Rarely have I had to reconcile such an explosion of emotions during my fifteen second morning walk. But in that moment I truly understood what C.S. Lewis (again lookhimup if you don't know who he is!) meant when he said of fatherhood and parenting - stay close but be far. Watching your children grow up is one of mankind's most imperfect sciences. What works for one child can backfire for another. You do the best you can given the circumstances until one day you remove the training wheels and hope like hell they can keep life upright! At first you stay within an arms length, then begin trailing in their wake until finally they can ride out of sight with your full confidence - all the while knowing you will be there for them if life's delicate balancing act requires a light touch on the handlebars. And that, mes amis, is the essence of fatherhood. It only took me 44 years and countless missteps to figure out!

In the now 54 hours which have elapsed since Monday morning, the stream of Nate memories which usually meanders through my head has turned into a wild, raging torrent. One day heredity will try to dam Nate's stream inside my head but digital never dies (hopefully!). Rushing out now is the confusion during his birth, holding him his first night watching a show about sub-Saharan Africa while his mother slept, his first steps, his broken arm, his collection of tiny NASCARs, decorating his bike for the neighborhood July 4th parade only to go to the wrong starting spot and miss the whole thing, losing his jacket under the bleachers at Sycamore and the courage he had to summon to walk underneath them to pick it up, playing catch with balled up socks as I folded laundry, telling a nearby spectator who was smoking at the races that he - the smoker - was stupid for smoking, his first soccer picture day where he ran around kicking the soccer ball until he was drenched in sweat for his picture, coming to my basketball camp at Mariemont HS and winning the 3-on-3 Cut-Throat competition, waking up from kidney surgery and wanting to do some homework, his various t-ball/baseball teams, the overnight at the zoo, the day I yelled at him during a car ride for being ungrateful only for him to give me the best essay ever written entitled 'My Hero' (all about me!) when we got home, the conversation we had in the car during 6th grade when one of his 'friends' pulled the big-time card on him, venting his frustration after a called third strike to end a baseball game that he insisted was a ball, the museum-like quality of his bedroom (if you ignore all the clothes), our yearly trips to the US Air Force Museum, his first trip to the islands in Canada (and the passport picture he took with his phiten necklace on), learning to drive a boat with my brother, our driving lessons together and his impeccable skills behind the wheel today ... the torrent rages still!!!

All of which leads me to Don Draper and his finest moment. Of the many fictitious accolades Don Draper received during his Mad Men days, none could ever be attributed to his parenting skills. What he lacked in fatherly manner, he more than made up for it with his uncanny ability to predict what people (other people - not family members) needed to feel a connection or emotional response. In what arguable was the best 3:30 minutes of television drama in the past twenty years, Don Draper played nostalgia like Mozart.

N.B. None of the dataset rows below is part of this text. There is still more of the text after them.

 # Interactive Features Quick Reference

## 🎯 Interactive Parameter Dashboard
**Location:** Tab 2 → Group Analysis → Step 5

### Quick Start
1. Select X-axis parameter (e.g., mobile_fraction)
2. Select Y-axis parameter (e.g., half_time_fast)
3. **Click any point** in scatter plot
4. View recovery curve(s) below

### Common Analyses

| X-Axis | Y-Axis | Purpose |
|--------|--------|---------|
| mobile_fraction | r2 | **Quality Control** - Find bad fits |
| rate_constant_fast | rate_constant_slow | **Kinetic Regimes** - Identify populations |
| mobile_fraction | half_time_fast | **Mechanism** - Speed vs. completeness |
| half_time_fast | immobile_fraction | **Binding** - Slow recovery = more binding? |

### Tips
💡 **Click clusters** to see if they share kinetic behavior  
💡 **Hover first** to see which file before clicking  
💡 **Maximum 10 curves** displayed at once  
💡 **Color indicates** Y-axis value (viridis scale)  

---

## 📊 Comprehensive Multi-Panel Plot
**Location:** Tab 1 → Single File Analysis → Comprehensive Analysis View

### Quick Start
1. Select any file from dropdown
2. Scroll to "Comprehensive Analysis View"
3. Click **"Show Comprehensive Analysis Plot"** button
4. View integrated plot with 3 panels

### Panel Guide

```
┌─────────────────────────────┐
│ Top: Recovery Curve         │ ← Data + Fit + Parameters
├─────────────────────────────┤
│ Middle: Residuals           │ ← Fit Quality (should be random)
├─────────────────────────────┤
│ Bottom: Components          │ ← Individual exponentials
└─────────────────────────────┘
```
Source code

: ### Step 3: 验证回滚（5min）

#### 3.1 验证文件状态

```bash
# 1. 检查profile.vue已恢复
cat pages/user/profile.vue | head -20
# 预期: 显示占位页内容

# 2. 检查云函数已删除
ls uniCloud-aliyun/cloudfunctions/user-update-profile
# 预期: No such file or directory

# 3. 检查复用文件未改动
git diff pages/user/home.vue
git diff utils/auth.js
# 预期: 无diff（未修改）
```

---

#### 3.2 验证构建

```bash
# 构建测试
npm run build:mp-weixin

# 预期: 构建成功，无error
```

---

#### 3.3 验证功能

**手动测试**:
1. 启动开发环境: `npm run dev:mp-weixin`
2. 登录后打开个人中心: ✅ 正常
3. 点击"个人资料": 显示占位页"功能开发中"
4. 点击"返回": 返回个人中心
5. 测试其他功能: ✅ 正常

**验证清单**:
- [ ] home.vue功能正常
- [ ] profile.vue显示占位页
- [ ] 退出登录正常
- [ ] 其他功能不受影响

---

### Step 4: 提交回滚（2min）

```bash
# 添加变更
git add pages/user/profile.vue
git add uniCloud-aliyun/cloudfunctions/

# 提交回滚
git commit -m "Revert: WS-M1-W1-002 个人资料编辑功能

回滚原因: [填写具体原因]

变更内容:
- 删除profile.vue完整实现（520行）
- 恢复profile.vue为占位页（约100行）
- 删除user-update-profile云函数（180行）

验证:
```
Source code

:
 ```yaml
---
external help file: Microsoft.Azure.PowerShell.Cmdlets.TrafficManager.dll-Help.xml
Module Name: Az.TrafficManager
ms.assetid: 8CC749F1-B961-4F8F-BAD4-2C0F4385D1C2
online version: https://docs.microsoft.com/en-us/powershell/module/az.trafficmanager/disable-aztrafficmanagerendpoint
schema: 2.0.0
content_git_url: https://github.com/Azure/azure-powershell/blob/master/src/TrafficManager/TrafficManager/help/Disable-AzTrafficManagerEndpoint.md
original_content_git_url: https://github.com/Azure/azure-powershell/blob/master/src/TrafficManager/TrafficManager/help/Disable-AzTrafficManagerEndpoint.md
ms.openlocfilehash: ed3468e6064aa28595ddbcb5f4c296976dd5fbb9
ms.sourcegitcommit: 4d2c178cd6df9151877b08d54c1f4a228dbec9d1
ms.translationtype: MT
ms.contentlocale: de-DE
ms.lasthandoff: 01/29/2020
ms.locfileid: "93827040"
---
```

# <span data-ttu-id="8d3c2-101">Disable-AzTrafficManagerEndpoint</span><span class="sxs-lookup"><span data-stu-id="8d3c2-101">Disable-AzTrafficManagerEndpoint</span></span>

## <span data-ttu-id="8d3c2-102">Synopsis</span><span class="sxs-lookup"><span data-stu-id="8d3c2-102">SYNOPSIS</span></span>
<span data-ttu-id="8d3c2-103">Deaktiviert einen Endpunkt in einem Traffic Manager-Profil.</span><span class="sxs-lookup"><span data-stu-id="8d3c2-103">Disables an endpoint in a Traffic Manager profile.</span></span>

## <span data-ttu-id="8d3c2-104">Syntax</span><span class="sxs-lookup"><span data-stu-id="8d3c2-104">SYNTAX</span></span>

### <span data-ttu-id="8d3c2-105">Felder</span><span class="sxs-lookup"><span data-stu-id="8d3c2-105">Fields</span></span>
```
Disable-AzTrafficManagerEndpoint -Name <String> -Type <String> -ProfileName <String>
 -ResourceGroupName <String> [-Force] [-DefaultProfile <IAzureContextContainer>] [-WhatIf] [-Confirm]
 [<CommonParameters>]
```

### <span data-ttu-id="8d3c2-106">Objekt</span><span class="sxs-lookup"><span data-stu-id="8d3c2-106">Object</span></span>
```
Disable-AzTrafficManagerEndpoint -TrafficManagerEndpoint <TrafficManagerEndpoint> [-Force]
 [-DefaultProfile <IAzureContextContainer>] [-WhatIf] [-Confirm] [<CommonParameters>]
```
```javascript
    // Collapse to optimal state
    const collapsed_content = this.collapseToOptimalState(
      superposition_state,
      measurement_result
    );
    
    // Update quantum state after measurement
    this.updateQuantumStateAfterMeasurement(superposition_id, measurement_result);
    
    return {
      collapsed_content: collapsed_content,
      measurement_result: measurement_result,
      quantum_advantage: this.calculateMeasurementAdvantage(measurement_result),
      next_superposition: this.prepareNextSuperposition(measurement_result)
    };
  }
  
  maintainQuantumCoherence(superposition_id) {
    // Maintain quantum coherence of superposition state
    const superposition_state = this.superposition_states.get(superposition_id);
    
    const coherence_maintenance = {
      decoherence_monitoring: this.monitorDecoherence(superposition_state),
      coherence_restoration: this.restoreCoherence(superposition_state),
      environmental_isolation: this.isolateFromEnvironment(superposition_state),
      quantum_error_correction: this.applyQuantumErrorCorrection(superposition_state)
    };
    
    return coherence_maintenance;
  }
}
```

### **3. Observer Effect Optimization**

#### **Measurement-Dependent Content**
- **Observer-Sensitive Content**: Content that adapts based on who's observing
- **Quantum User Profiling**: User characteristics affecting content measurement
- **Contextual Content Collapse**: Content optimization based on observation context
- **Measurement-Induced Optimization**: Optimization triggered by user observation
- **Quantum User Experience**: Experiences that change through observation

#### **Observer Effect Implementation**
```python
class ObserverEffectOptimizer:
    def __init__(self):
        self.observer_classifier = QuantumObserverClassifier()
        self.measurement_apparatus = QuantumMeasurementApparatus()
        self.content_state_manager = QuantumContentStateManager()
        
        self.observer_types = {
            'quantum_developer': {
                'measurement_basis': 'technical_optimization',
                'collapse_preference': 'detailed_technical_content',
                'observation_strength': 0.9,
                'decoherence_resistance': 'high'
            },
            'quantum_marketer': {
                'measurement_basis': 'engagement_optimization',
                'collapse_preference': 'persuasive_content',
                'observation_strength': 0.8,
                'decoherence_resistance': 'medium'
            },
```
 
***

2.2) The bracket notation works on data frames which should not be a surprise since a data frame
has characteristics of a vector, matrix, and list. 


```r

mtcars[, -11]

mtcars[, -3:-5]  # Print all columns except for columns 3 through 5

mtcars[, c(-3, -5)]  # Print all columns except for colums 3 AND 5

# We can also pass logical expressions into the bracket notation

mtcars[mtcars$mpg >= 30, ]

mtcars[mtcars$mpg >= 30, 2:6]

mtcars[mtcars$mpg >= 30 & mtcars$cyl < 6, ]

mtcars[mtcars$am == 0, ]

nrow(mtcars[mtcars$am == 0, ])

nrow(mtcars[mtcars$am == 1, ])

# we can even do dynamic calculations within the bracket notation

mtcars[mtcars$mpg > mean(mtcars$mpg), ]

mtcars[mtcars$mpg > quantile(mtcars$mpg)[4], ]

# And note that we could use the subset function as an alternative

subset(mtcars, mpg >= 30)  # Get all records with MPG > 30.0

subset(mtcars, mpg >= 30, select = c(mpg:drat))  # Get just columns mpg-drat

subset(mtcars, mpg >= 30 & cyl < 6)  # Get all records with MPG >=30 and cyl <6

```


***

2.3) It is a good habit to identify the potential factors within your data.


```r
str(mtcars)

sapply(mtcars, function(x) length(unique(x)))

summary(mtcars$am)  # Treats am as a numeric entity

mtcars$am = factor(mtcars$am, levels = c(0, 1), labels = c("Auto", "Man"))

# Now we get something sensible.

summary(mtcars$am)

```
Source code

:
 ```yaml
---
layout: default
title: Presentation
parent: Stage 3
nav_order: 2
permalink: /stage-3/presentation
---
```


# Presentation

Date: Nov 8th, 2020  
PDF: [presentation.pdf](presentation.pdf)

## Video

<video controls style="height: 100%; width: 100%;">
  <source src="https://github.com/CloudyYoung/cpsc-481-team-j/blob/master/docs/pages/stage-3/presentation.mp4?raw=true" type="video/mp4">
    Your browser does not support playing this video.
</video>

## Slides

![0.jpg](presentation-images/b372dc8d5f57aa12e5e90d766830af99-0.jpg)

As Nate prepares to graduate and (to soon for me!) head to the University of Cincinnati, Don Draper's imagined sales pitch for Kodak's (no youngsters not Kodak Black .. Kodak - the company!) new slide projector echoes through my head. Clicking through a slide show of his family's pictures he says, "This device isn't a spaceship, it's a time machine. It goes backwards, forwards. Takes us to a place where we ache to go again. It's not called the wheel. It's called the Carousel. It lets us travel the way a child travels. Around and around and back home again to a place we know we are loved." I ache to share those memories with Nate again and re-script my fatherhood failings. I steadfastly hope Nate comes around and around and back home again for years to come because there is no doubt that I love him.